• EXERCISE
Type out the lines below exactly, pictures excluded.

** Opening EXTRACTED MATERIAL block **

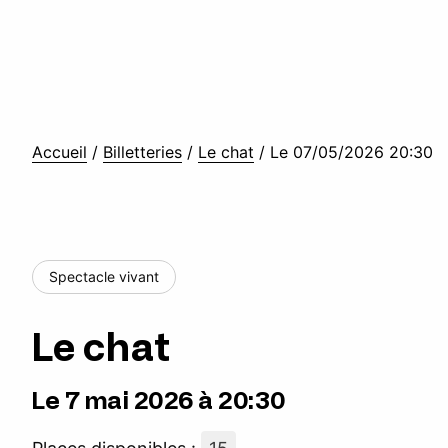
Accueil
/
Billetteries
/
Le chat
/
Le 07/05/2026 20:30
Spectacle vivant
Le chat
Le 7 mai 2026 à 20:30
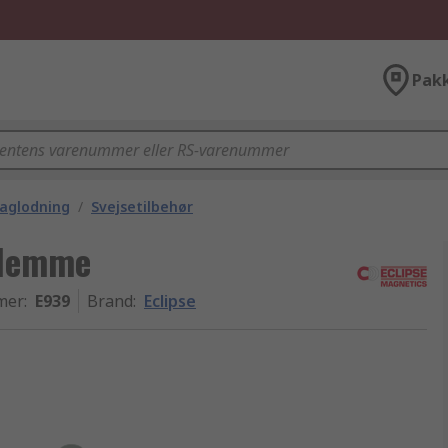
Pak
laglodning
/
Svejsetilbehør
 Klemme
mer
:
E939
Brand
:
Eclipse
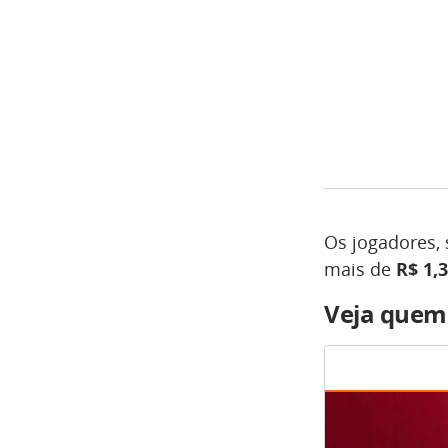
Os jogadores,
mais de
R$ 1,
Veja quem 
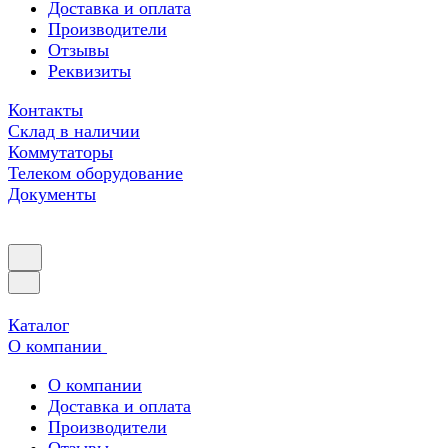
Доставка и оплата
Производители
Отзывы
Реквизиты
Контакты
Склад в наличии
Коммутаторы
Телеком оборудование
Документы
Каталог
О компании
О компании
Доставка и оплата
Производители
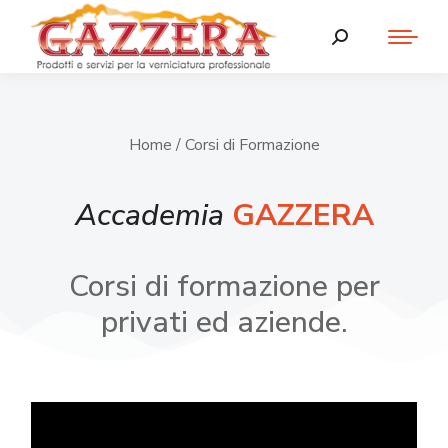
Home
/ Corsi di Formazione
Accademia
GAZZERA
Corsi di formazione per
privati ed aziende.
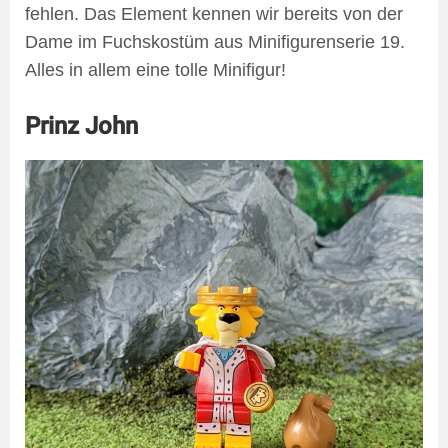
fehlen. Das Element kennen wir bereits von der
Dame im Fuchskostüm aus Minifigurenserie 19.
Alles in allem eine tolle Minifigur!
Prinz John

** Closing EXTRACTED MATERIAL block **

• OUTPUT OF THE EXERCISE
Accueil
/
Billetteries
/
Le chat
/
Le 07/05/2026 20:30
Spectacle vivant
Le chat
Le 7 mai 2026 à 20:30
Pak
laglodning
/
Svejsetilbehør
 Klemme
mer
:
E939
Brand
:
Eclipse
Os jogadores,
mais de
R$ 1,
Veja quem 
Доставка и оплата
Производители
Отзывы
Реквизиты
Контакты
Склад в наличии
Коммутаторы
Телеком оборудование
Документы
Каталог
О компании
О компании
Доставка и оплата
Производители
Home
/ Corsi di Formazione
Accademia
GAZZERA
Corsi di formazione per
privati ed aziende.
fehlen. Das Element kennen wir bereits von der
Dame im Fuchskostüm aus Minifigurenserie 19.
Alles in allem eine tolle Minifigur!
Prinz John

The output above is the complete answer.